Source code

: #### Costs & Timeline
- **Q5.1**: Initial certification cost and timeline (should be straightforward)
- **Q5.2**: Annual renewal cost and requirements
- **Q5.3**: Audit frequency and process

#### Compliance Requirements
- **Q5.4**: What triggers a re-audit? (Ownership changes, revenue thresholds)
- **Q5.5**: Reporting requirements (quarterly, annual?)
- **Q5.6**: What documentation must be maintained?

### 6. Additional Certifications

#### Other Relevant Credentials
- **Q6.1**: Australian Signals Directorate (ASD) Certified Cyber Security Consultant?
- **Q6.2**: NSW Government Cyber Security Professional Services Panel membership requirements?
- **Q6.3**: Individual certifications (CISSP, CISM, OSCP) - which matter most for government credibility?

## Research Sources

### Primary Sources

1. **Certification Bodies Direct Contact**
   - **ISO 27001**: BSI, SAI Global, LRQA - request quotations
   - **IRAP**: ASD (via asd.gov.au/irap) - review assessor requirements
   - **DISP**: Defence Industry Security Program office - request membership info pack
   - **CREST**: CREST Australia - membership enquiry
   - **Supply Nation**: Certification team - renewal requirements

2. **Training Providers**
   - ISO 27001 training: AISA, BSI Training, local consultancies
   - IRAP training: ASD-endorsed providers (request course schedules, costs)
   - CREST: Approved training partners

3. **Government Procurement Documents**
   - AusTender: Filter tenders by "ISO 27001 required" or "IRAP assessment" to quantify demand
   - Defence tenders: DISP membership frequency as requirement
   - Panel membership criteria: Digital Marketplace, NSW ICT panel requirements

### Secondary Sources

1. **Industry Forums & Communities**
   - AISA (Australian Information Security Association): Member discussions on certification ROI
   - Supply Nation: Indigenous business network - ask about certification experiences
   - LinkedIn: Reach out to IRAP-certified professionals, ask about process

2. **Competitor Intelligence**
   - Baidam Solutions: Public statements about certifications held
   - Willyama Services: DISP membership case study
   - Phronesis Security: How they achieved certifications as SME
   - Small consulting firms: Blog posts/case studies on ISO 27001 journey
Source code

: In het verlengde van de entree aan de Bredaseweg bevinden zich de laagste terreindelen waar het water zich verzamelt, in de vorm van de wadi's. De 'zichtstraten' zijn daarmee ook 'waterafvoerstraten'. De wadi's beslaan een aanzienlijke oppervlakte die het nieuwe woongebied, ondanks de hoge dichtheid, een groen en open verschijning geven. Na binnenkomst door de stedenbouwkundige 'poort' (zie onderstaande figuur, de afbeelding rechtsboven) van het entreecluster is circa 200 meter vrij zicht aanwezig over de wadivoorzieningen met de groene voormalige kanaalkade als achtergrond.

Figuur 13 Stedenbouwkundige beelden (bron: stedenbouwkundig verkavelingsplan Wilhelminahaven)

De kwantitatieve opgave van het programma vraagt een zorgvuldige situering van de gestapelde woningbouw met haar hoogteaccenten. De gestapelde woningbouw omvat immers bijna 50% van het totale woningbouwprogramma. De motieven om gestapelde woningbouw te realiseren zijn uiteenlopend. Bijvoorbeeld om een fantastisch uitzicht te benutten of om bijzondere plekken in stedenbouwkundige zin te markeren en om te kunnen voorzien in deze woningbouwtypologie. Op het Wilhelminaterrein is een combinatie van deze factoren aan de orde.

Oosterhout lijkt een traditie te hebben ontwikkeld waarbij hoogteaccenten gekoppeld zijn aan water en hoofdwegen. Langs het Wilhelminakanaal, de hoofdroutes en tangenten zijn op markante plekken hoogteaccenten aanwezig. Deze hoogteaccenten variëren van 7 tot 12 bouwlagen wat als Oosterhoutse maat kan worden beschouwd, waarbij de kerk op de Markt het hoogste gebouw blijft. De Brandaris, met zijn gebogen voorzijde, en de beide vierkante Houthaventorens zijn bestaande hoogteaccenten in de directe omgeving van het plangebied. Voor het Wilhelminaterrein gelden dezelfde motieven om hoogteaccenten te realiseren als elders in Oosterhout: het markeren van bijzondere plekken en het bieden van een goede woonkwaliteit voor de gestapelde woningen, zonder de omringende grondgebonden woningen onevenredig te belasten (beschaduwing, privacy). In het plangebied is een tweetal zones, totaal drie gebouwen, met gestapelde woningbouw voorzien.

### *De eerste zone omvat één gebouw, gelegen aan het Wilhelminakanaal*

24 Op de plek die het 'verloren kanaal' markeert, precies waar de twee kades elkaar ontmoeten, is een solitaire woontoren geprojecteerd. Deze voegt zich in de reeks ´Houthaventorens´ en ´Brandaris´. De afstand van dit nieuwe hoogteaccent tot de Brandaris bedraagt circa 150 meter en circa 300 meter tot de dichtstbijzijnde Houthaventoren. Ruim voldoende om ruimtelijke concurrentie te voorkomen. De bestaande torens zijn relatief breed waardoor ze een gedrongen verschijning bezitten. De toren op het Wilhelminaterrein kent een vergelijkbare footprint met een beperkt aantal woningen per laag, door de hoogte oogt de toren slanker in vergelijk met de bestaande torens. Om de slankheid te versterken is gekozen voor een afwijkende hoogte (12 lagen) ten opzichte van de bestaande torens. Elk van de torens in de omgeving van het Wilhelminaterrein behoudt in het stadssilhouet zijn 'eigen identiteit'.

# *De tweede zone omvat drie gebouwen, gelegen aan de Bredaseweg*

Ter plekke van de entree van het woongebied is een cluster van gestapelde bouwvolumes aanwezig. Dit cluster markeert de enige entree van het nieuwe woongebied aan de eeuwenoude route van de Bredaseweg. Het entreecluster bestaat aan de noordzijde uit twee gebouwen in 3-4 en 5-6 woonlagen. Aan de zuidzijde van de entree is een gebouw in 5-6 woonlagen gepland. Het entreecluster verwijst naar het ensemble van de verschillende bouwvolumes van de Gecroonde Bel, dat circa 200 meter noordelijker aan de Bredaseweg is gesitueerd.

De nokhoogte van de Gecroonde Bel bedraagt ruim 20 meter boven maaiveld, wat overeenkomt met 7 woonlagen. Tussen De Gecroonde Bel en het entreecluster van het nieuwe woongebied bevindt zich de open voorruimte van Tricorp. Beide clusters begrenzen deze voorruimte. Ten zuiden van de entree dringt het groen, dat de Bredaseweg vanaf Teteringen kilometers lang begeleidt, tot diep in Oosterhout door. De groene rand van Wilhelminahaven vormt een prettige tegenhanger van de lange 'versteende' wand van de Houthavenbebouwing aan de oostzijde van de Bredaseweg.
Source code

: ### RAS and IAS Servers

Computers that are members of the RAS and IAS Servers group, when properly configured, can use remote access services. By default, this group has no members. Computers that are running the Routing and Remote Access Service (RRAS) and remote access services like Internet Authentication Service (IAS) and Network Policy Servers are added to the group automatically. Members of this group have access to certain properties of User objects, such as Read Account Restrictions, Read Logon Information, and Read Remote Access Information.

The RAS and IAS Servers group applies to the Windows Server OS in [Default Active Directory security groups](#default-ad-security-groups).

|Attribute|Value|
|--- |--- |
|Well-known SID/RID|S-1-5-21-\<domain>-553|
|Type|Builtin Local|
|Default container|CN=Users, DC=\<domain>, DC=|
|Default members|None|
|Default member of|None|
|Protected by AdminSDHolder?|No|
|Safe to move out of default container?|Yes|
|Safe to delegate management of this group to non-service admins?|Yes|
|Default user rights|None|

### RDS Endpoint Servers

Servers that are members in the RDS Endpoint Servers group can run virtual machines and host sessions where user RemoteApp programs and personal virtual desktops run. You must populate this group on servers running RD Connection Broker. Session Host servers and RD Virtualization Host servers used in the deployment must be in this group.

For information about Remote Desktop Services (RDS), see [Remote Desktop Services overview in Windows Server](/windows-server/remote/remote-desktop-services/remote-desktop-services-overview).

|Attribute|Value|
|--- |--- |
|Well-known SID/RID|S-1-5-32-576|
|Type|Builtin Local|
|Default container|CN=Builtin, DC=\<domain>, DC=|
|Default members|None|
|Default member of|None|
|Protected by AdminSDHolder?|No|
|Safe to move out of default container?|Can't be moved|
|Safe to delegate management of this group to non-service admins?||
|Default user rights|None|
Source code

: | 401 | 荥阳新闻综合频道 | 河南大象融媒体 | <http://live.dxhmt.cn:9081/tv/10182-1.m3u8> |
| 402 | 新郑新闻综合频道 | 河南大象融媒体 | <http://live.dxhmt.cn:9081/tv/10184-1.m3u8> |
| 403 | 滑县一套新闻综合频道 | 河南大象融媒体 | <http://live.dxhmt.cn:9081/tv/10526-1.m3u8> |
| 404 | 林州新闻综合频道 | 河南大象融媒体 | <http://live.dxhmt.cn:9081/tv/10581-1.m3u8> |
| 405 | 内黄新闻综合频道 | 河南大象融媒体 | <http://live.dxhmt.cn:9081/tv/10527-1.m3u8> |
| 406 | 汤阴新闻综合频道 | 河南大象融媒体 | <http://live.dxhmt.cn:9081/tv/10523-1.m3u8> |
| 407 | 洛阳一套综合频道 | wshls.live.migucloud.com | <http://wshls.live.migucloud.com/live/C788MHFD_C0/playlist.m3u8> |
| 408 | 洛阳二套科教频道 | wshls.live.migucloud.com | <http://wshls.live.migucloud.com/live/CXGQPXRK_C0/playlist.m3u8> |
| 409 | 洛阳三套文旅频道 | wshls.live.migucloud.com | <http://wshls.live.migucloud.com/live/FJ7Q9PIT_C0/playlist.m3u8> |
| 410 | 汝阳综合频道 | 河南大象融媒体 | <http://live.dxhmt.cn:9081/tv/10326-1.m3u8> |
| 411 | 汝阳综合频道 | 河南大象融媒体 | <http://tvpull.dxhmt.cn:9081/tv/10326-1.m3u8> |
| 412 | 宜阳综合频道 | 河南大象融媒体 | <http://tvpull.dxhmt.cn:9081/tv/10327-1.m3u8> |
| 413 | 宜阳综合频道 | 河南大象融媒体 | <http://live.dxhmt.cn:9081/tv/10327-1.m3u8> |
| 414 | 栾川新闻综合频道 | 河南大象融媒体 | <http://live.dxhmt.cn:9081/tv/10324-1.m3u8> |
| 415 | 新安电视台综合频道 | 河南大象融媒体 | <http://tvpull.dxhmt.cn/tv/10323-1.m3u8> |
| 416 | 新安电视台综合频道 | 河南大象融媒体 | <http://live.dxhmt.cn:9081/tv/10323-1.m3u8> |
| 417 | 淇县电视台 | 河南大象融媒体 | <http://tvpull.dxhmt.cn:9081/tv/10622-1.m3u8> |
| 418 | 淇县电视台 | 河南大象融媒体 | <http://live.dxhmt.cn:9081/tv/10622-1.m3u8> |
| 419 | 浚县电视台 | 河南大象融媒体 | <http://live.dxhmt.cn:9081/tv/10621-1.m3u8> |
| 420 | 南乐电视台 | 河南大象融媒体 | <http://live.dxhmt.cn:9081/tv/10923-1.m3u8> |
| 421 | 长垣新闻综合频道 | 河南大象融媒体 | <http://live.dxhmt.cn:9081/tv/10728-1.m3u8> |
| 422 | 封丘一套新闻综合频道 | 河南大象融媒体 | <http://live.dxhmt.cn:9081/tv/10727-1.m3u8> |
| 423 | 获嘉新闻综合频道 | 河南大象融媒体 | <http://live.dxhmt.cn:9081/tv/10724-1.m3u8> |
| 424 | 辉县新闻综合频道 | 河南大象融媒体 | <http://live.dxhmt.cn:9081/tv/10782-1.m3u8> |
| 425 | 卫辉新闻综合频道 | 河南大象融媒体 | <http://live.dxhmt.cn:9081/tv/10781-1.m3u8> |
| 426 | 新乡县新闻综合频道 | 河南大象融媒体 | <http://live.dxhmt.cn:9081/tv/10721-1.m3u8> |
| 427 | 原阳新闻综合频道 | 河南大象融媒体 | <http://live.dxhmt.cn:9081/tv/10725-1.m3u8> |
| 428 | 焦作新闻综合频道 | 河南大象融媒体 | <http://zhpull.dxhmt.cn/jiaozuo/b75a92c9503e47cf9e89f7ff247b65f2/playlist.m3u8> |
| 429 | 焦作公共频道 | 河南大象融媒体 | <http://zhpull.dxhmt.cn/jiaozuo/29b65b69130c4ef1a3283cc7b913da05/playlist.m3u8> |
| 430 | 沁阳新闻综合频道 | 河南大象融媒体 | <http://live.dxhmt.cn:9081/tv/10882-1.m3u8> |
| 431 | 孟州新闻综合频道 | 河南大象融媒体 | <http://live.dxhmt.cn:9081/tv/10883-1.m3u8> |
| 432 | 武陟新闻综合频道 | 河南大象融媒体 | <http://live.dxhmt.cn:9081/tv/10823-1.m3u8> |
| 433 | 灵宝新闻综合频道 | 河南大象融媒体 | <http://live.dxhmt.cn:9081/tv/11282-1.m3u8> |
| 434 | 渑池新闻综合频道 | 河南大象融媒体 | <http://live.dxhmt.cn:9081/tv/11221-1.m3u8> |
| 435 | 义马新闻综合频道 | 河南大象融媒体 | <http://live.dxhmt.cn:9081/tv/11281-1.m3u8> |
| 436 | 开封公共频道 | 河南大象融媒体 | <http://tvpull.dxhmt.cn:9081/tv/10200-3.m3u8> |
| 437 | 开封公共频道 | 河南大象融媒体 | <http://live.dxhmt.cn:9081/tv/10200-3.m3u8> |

▸ **WHAT IS REQUIRED**: Could you please copy the lines of the listing above exactly, from its first line through the line bearing "- **Q5.5**: Reporting", and nothing more?

▸ **THE ANSWER**:
Source code

: #### Costs & Timeline
- **Q5.1**: Initial certification cost and timeline (should be straightforward)
- **Q5.2**: Annual renewal cost and requirements
- **Q5.3**: Audit frequency and process

#### Compliance Requirements
- **Q5.4**: What triggers a re-audit? (Ownership changes, revenue thresholds)
- **Q5.5**: Reporting requirements (quarterly, annual?)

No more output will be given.